Poursuivez l'article sur les agricultrices en Bretagne en reprenant juste après sa dernière phrase.

Extrait choisi:
_ _ _ _ _ _ _

Avec les femmes, l'agriculture est appelée à se renouveler. Elles sont souvent plus inventives que les hommes mais aussi plus isolées. L'AFIP Bretagne, consciente de leur problématique spécifique, leur propose des temps de formation et les invite à prendre la parole lors de rendez-vous animés par Camille Botella.

Les femmes seraient plus sensibles que les hommes à l'agriculture biologique. On les dit plus motivées par les questions de santé et d'environnement. C'est ce qui ressort des chiffres de la région Bretagne que Camille Botella, animatrice et formatrice à l'AFIP, pose comme constat pour expliquer pourquoi l'organisme qui l'emploie s'intéresse particulièrement au rôle et à la place des femmes en agriculture. « On va lancer une enquête pour valoriser le travail des femmes en agriculture » dit-elle mais elle peut déjà avancer certains chiffres. «Parmi les agriculteurs de moins de quarante ans, on a une sur-représentation des femmes en production biologique ; 9% des femmes cheffes d'exploitation sont en bio contre 4% des hommes. » Mais ce n'est pas tout ; avec les femmes, on parle aussi d'innovation, de nouvelles filières (ventes directes à la ferme, transformation des produits, ferme pédagogique, etc.). Aujourd'hui, 17% des femmes sont en circuit court contre 11% des hommes et 14% ont développé au moins une activité de diversification (contre 7% des hommes).Camille Botella AFIP-2

Malgré tout quand Camille Botella rencontre des femmes agricultrices c'est souvent pour évoquer leurs nombreuses difficultés à faire leur trou dans cette profession encore largement masculine. « Elles ont toutes des problèmes de statut – explique-t-elle – elles ne savent pas le choisir ou le choisissent mal ; parfois, elles n'en ont pas du tout. Toutes ces questions qu'on croyait déjà traitées depuis longtemps ont encore du mal à avancer. » Et c'est pour elle, une exigence professionnelle : « on doit rester vigilants car on n'est plus dans la transmission familiale en agriculture et toutes ces évolutions dans les profils agricoles notamment en agriculture biologique risquent de creuser de nouvelles inégalités. »

Si on en parlait

La première réponse de l'AFIP mise en place depuis un an, c'est le Café Parlotte. Un titre qui a été difficile à trouver et qui aujourd'hui fait polémique. Certain-e-s reprochent à l'AFIP d'utiliser un stéréotype en associant les femmes au bavardage. Pour sa défense, Camille Botella invoque le titre plus « officiel » du projet : les cafés CARMA pour « contribution des agricultrices au renouvellement des métiers agricoles ».

_ _ _ _ _ _ _

Jeu de données:
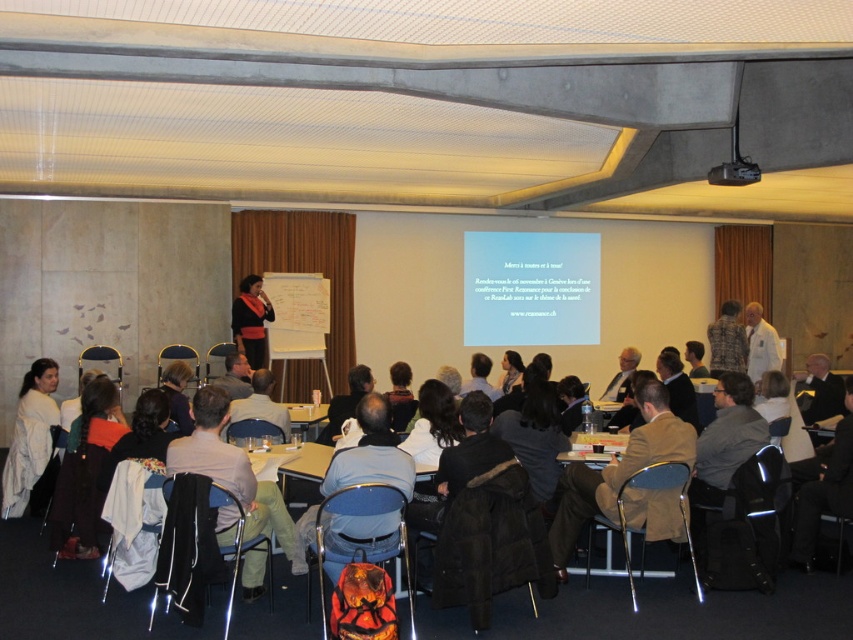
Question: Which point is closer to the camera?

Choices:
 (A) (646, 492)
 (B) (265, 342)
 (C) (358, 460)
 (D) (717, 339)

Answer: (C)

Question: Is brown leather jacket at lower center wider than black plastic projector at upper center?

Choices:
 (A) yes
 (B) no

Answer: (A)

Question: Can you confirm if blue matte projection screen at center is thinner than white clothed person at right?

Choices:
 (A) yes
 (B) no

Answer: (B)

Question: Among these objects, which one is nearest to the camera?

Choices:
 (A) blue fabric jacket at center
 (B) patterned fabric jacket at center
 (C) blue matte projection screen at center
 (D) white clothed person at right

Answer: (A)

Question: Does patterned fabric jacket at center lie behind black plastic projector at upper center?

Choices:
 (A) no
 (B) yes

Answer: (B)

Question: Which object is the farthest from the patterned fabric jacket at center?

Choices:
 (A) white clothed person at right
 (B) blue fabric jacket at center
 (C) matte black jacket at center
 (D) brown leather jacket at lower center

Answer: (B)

_ _ _ _ _ _ _

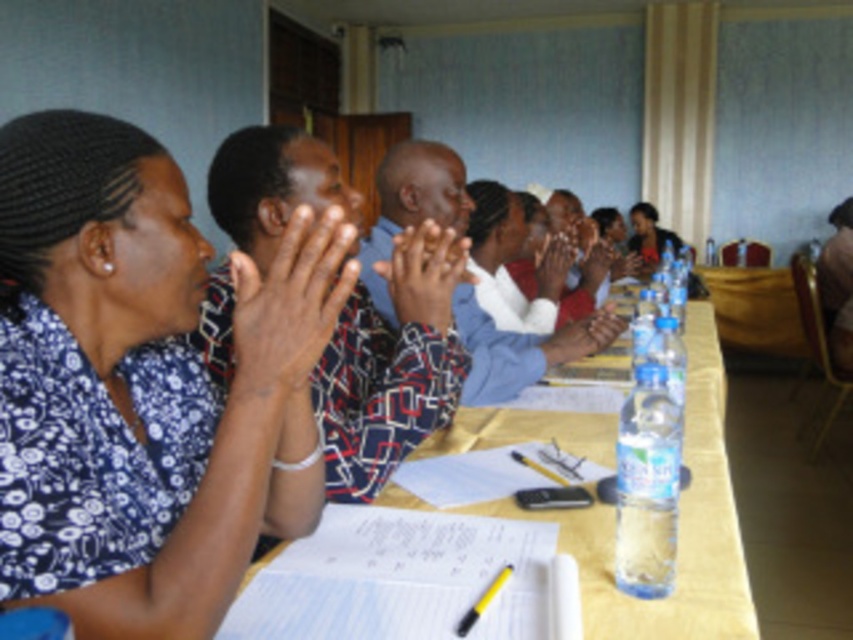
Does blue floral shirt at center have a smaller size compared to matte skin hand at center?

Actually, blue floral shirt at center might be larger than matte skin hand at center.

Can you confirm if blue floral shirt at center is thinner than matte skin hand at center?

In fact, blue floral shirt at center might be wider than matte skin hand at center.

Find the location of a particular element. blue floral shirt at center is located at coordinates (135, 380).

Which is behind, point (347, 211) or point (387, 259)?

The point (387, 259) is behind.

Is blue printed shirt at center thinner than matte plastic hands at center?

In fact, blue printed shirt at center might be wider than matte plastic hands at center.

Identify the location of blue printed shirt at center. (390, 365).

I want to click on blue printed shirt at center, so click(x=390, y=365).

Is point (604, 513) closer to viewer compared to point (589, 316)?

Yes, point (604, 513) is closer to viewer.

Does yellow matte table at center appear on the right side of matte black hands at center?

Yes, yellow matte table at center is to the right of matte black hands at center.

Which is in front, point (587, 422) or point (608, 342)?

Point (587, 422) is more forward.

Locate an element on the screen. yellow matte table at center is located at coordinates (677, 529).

_ _ _ _ _ _ _

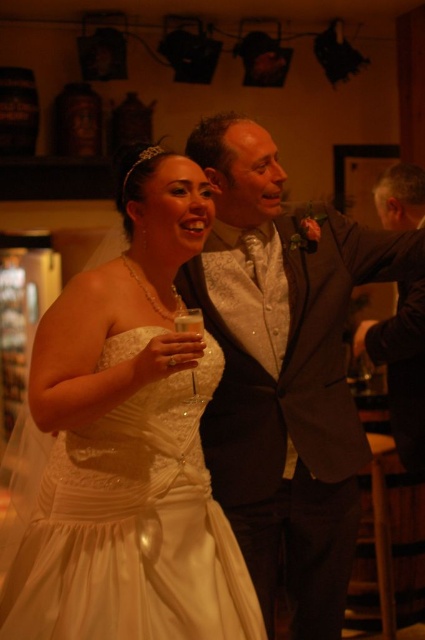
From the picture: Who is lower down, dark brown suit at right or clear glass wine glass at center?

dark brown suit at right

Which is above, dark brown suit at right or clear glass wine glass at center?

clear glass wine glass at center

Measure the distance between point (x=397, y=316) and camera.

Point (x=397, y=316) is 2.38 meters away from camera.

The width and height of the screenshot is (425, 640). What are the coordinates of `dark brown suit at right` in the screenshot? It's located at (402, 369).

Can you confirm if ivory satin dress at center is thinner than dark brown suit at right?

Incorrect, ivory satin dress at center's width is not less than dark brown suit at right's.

_ _ _ _ _ _ _

Réponse ci-dessous:
Mais au-delà des mots, c'est bien de parler justement dont ont besoin les femmes de l'agriculture, souvent isolées et confrontées comme les autres femmes et parfois plus qu'elles à un univers d'hommes.
En un an, quatre « Cafés Parlotte » ont permis à une trentaine de femmes, souvent jeunes, de se rencontrer afin d'échanger sur leurs difficultés et leurs questions. Un lieu de parole voulu pour créer des liens entre femmes sur un territoire et qui voit émerger de nouvelles pistes d'action.
Pour l'AFIP Bretagne, ces « cafés » ne sont que le début d'une histoire à construire. Des discussions ont émergé les préoccupations des femmes, des thèmes qu'elles souhaitent approfondir, « une envie d'aller plus loin, d'être informée sur leurs droits. »
Et l'AFIP tente d'y répondre en organisant des conférences, en faisant circuler des brochures, etc. Dans les semaines qui viennent, le salon de Guichen du 11 au 13 octobre - « la terre est notre métier » pour les professionnels et « Ille et Bio » pour le grand public - sera l'occasion de deux nouveaux rendez-vous : le samedi un Café Parlotte sur la parentalité à 17h 30 et le dimanche à 13h 30 une conférence sur l'indépendance économique et financière des femmes en agriculture.
Des formations sont aussi programmées notamment sur "la répartition des tâches et des rôles dans la ferme quand on travaille en couple", une formation à laquelle bien sûr les deux membres du couple doivent participer. Et puis, pour les femmes seules un temps de réflexion sera proposée fin 2013 ou début 2014 sur l'accès aux responsabilités.

Geneviève ROY

Aller plus loin : le dossier complet sur la place des femmes dans l'agriculture et notamment la question des statuts sur le site de la France Agricole (sur abonnement)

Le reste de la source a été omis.